§ **REQUEST 1**: In the records below, reproduce word for word the lines starting at the one that contains "po celém světě" and ending after the one that contains "知，彩虹桥有人溺水，需要协助救援。我立刻开着救援车过". Include both of those lines and omit the pictures.

** TEXT PASSAGE follows **

The fast MCG link recovery feature introduced later in Rel-16 aims to decrease the connection interruption time during radio link failure (RLF). By utilizing the SCG connectivity, the interruption time caused by MCG RLF can be reduced from several seconds down to a typical handover interruption time of 30 -70ms. For end users, this directly translates into decreased service interruption times.

The different DC options available since Rel-15 are collectively referred to as Multi-Radio Dual Connectivity (MR-DC), and can be one of these (see Figure 1):

EN-DC: the MN is an LTE, or E-UTRA, node and the SN is an NR node. The UE is connected to the 4G Evolved Packet Core (EPC). This option was introduced in the early drop of Rel-15 as a first step towards 5G deployments.
NGEN-DC: same as EN-DC, but the UE is connected to the 5G Core (5GC)
NE-DC: the MN is an NR node and the SN is a E-UTRA node. The UE is connected to 5GC
NR-DC: both the MN and the SN are NR nodes and the UE is connected to the 5GC

Figure 1 MR-DC options

To improve signaling robustness, in all MR-DC options, the UE may be configured with a split Signaling Radio Bearer (SRB), which enables transmission of Radio Resource Control (RRC) signaling via the MCG and/or SCG. That is, E-UTRA or NR RRC messages such as RRC Reconfiguration can be sent using the MN and/or SN radio resources. Additionally, in EN-DC, NGEN-DC and NR-DC, the UE may be configured with SRB3, which is an SRB terminated in the SN and used only for control signaling between the SN and UE (meaning where no coordination with the MN is required). Split SRB and SRB3 are illustrated in Figure 2.

Figure 2 MR-DC SRB options

In NR or LTE standalone operation, a UE detecting loss of downlink synchronization (physical layer problem), maximum random access attempts (random access problem) or maximum number of RLC retransmissions will declare RLF and trigger the RRC re-establishment procedure. Details about this can be found in the 3GPP documents TS 36.331 and TS 38.331.

This procedure involves suspending all current transmissions, scanning for the best neighboring cell on the same or neighboring frequency (cell reselection) and triggering the RRC re-establishment procedure in the detected best cell. In total, this causes an outage lasting typically a few seconds before the UE is resynchronized again with the network, connectivity is restored, and data transmission is resumed.

In LTE-DC, if the UE encounters a failure towards the SCG, it does not trigger the re-establishment procedure, as the connection to the MN could be working perfectly. The feature builds on the principle that as long as there is connectivity between the network and the UE, in this case via the MCG, it is best to maintain the network control over how the situation is resolved. So, the UE initiates an SCG failure recovery procedure, also referred to as SCG Failure Information, where the UE sends a report to the MN indicating that the SCG has failed, the reason for the failure and any available measurements. The MN can then use this information to release, reconfigure or change the SN.

** End of TEXT PASSAGE **
** THE DATA follows **

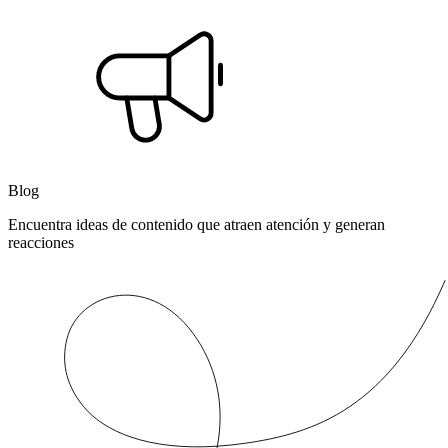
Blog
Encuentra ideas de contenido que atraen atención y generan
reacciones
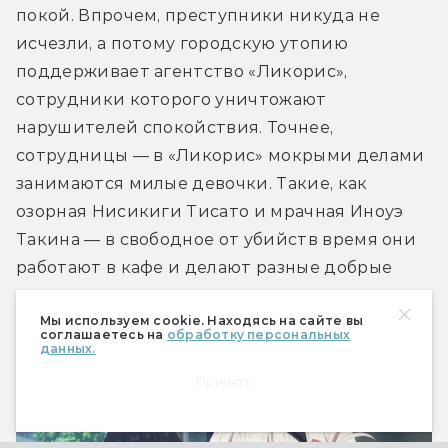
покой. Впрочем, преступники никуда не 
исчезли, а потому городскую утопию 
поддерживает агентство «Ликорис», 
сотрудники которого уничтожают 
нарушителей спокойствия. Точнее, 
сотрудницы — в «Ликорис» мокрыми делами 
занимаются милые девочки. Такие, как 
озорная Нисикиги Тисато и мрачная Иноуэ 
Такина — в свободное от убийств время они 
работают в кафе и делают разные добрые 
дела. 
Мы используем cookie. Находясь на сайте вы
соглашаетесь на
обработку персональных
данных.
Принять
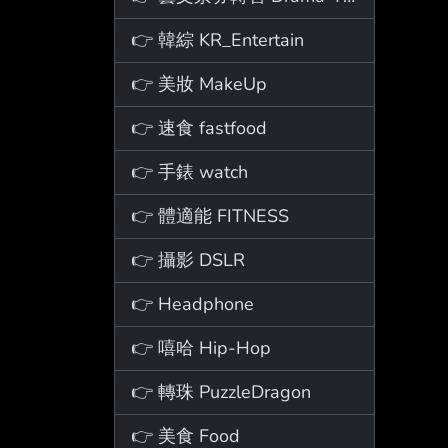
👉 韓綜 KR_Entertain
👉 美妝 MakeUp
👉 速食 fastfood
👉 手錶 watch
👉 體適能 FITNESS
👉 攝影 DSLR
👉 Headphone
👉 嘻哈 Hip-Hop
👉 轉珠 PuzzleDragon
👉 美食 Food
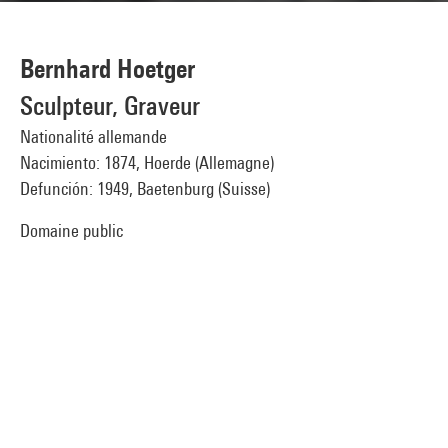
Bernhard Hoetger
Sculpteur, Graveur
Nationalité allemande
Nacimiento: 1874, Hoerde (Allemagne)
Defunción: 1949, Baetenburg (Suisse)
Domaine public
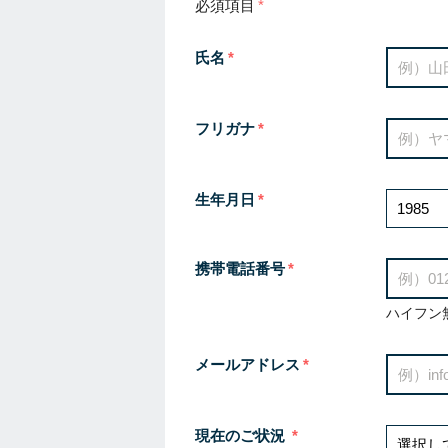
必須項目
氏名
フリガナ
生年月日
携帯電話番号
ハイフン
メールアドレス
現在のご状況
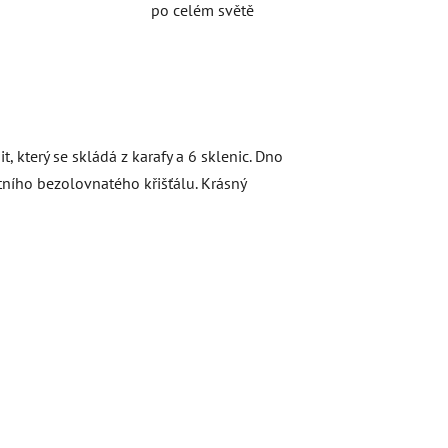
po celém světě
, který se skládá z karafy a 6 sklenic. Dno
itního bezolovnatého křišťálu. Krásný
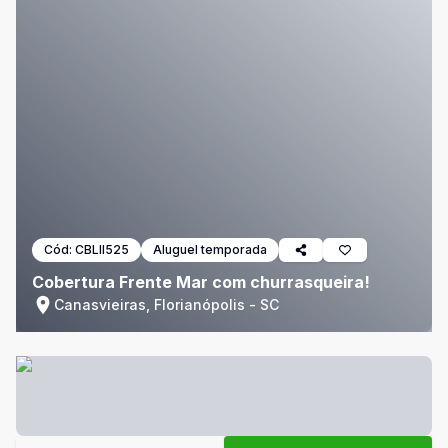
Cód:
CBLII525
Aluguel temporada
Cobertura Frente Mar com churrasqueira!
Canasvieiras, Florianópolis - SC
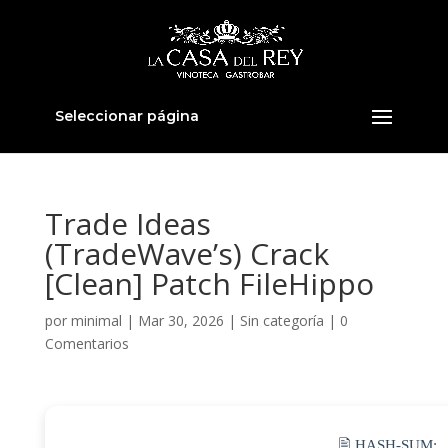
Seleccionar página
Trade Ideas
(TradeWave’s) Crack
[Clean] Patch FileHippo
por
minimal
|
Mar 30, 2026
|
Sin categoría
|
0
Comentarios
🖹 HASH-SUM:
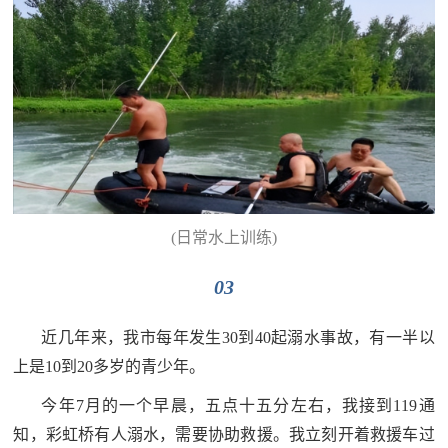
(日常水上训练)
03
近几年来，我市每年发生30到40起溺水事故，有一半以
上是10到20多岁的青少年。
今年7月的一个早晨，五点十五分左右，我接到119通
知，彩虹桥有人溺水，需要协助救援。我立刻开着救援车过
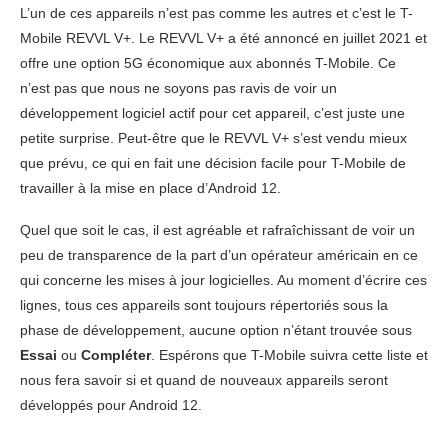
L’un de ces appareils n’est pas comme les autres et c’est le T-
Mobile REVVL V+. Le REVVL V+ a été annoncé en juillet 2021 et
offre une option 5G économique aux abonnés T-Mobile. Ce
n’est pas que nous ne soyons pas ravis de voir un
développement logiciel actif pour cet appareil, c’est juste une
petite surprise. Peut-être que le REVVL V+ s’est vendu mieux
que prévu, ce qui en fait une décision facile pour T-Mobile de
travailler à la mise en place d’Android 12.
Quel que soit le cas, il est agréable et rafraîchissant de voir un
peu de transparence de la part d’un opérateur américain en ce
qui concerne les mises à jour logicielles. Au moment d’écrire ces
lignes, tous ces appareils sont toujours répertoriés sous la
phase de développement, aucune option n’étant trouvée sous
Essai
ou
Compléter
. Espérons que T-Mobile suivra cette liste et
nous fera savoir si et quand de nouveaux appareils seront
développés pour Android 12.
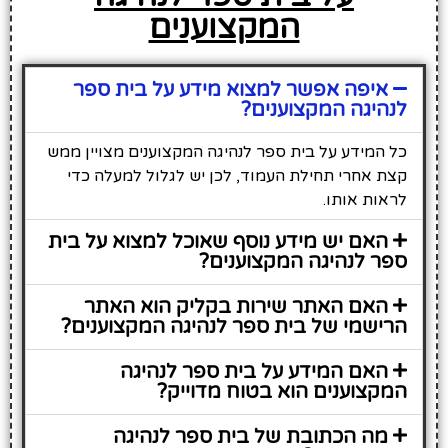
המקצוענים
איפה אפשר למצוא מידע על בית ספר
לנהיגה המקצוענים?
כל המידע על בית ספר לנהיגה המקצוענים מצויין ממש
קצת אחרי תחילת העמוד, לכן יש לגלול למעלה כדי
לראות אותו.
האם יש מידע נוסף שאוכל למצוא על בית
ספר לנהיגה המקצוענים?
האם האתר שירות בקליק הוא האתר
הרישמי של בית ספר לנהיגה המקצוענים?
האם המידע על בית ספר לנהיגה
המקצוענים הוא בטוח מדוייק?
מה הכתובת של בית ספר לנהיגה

** End of THE DATA **
** THE DATA follows **

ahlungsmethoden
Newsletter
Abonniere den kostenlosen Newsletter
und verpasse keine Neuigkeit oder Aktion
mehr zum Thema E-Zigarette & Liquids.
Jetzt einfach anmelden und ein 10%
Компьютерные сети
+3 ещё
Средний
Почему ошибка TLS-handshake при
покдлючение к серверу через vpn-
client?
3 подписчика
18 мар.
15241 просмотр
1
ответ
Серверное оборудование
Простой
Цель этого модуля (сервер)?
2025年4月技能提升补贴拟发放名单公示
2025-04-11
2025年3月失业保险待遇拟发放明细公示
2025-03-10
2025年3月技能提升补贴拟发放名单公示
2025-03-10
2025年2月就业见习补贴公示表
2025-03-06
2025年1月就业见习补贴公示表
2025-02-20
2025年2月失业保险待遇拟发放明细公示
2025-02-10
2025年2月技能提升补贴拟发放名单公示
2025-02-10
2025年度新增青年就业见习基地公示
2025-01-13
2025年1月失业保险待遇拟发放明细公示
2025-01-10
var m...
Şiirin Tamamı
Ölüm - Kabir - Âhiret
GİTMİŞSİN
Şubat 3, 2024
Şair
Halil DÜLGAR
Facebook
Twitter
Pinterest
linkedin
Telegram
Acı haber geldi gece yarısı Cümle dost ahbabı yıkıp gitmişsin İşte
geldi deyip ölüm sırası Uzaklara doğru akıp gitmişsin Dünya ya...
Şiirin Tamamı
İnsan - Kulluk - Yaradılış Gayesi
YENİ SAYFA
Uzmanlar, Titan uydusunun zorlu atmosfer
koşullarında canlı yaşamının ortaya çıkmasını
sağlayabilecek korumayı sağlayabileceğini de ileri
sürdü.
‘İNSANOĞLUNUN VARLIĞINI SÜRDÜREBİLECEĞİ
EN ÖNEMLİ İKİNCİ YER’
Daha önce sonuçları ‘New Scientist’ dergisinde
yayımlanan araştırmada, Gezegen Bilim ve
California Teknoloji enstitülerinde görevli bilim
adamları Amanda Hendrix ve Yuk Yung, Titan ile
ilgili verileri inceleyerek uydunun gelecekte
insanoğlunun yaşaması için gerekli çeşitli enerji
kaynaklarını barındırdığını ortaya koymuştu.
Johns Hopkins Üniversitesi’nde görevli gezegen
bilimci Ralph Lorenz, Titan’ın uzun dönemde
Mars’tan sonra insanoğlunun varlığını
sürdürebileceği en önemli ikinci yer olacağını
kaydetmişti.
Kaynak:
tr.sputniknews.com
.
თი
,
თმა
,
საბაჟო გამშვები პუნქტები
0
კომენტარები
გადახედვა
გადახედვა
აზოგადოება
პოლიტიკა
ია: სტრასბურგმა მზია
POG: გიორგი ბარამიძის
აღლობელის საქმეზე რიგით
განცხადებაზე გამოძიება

** End of THE DATA **
** THE DATA follows **

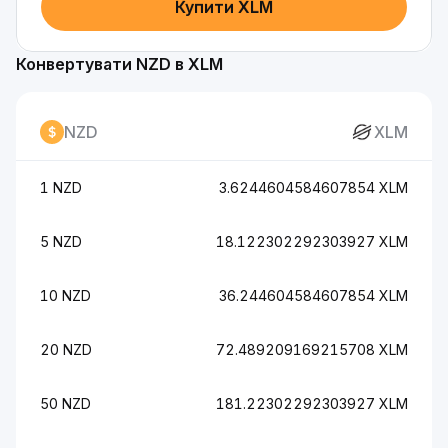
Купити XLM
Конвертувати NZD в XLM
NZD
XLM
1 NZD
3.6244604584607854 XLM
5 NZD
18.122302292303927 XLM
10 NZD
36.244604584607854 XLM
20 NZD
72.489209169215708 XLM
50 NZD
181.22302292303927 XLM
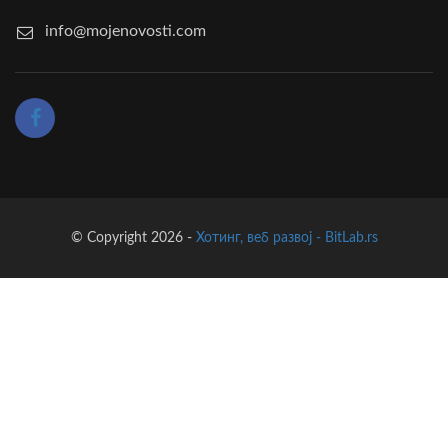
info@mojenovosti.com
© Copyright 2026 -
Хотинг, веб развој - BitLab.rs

** End of THE DATA **

§ **REQUEST 2**: From the passage on dual connectivity above, quote the words beginning at "The different DC" and ending after "towards 5G deployments.".

§ **EXERCISE SOLUTION 1**:
po celém světě
, který se skládá z karafy a 6 sklenic. Dno
itního bezolovnatého křišťálu. Krásný
Cód:
CBLII525
Aluguel temporada
Cobertura Frente Mar com churrasqueira!
Canasvieiras, Florianópolis - SC
Seleccionar página
Trade Ideas
(TradeWave’s) Crack
[Clean] Patch FileHippo
por
minimal
|
Mar 30, 2026
|
Sin categoría
|
0
Comentarios
🖹 HASH-SUM:
(日常水上训练)
03
近几年来，我市每年发生30到40起溺水事故，有一半以
上是10到20多岁的青少年。
今年7月的一个早晨，五点十五分左右，我接到119通
知，彩虹桥有人溺水，需要协助救援。我立刻开着救援车过

§ **EXERCISE SOLUTION 2**:
The different DC options available since Rel-15 are collectively referred to as Multi-Radio Dual Connectivity (MR-DC), and can be one of these (see Figure 1):

EN-DC: the MN is an LTE, or E-UTRA, node and the SN is an NR node. The UE is connected to the 4G Evolved Packet Core (EPC). This option was introduced in the early drop of Rel-15 as a first step towards 5G deployments.